No, I was a victim of my greatest weakness – my appetite.
Maybe it was the soup I ate in La Paz?
Or should I turn the mirror and point the finger of blame at myself for choosing to reheat refrigerated rice?
Again, maybe, but unlikely considering I reheated it properly.
More likely, and my guess, is that it was the disgusting gnocchi with Roquefort sauce I ate in an EMPTY restaurant shortly before getting on the bus to Copacabana. It looked and tasted like shit. What’s worse is that it took forever to arrive, but like an ignorant animal waiting to be slaughtered, I chose not to make a break for it.
Whatever the case, shortly after declaring my arrival to the idyllic and tourist friendly Copacabana as one of the best days of my travels for various reasons, I then suffered one of the worst 24 hours of my life:
- no food from Thursday night until midday on Saturday
- a disorientating fever, throws of hot and cold, a complete lack of strength, and crippling stomach pain and body aches
- an entire day of uncomfortable sleep, broken only to use the bathroom
and again. It was to the point that I wanted to punch a hole through the bathroom door, even though the door had nothing to do with it, I was just “sick of his face”.
- Drinking more water than the entire contents of Lake Titicaca with a supporting cast of energy and oral re-hydration drinks any elite athlete would be proud of
- the undignified solution of shoving a piece of toilet paper up my arse to insure against any stray streams searching for independence in my underwear.

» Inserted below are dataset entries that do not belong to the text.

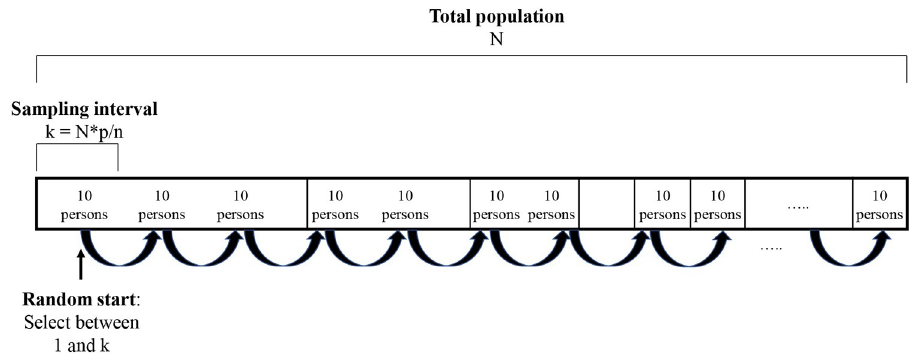
Fig 2. Sampling scheme for the selection of clusters in which each cluster is represented by a segment proportional to its expected number of attendees with k the sampling interval, p the number of subjects per sample group and n the required sample size. The sum of the segments represents the total population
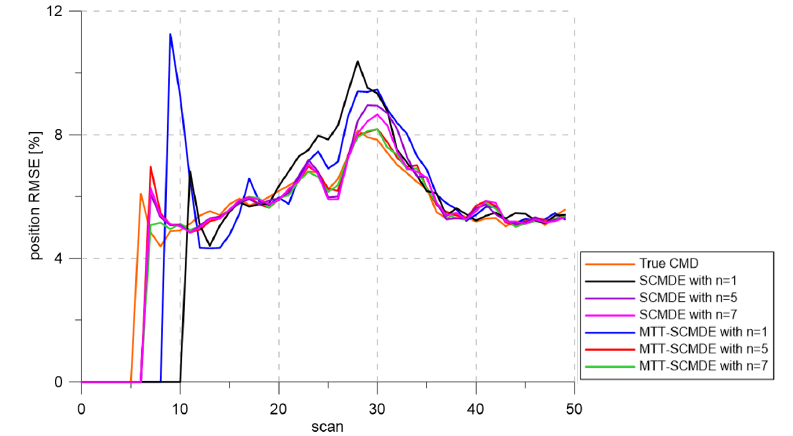
Figure 14. Position RMSE.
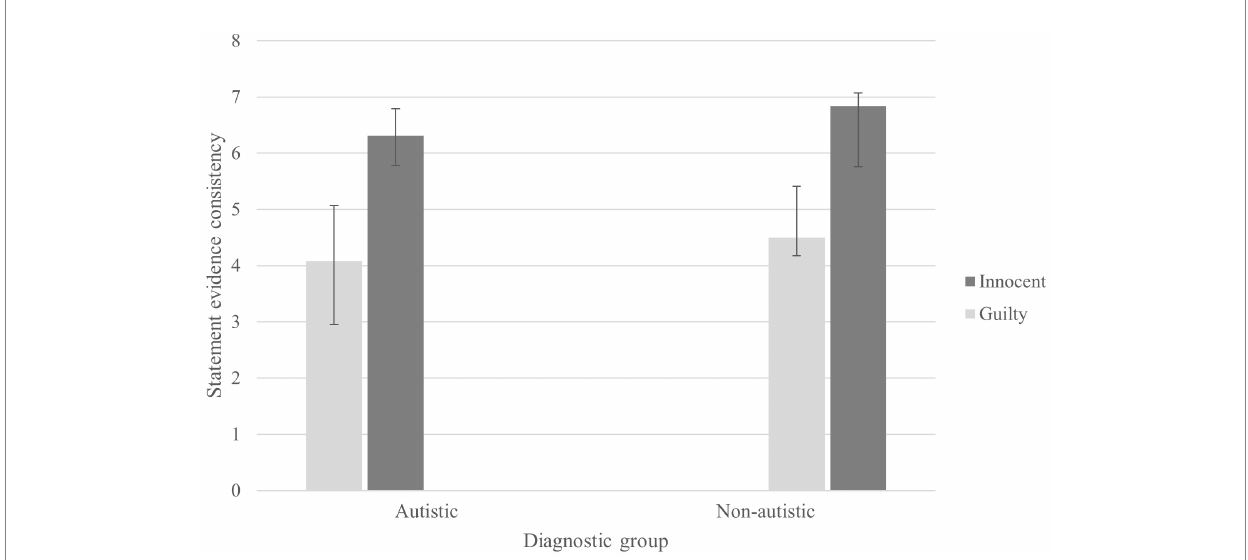
FIGURE 2 Mean statement evidence consistency scores for autistic and non-autistic groups in innocent and guilty conditions (with BCa 95% confidence error bars).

No, it wasn’t any of the more exotic dangers in Bolivia that felled me. The culprit was more familiar, something I had eaten many times before, albeit with several light years between in taste, presentation, and observation of food hygiene that had me crying for my mummy and yearning for home.
The upside: in moving from La Paz to Copacabana I exchanged an eight bed dorm for a private room with bathroom right before the shitstorm started.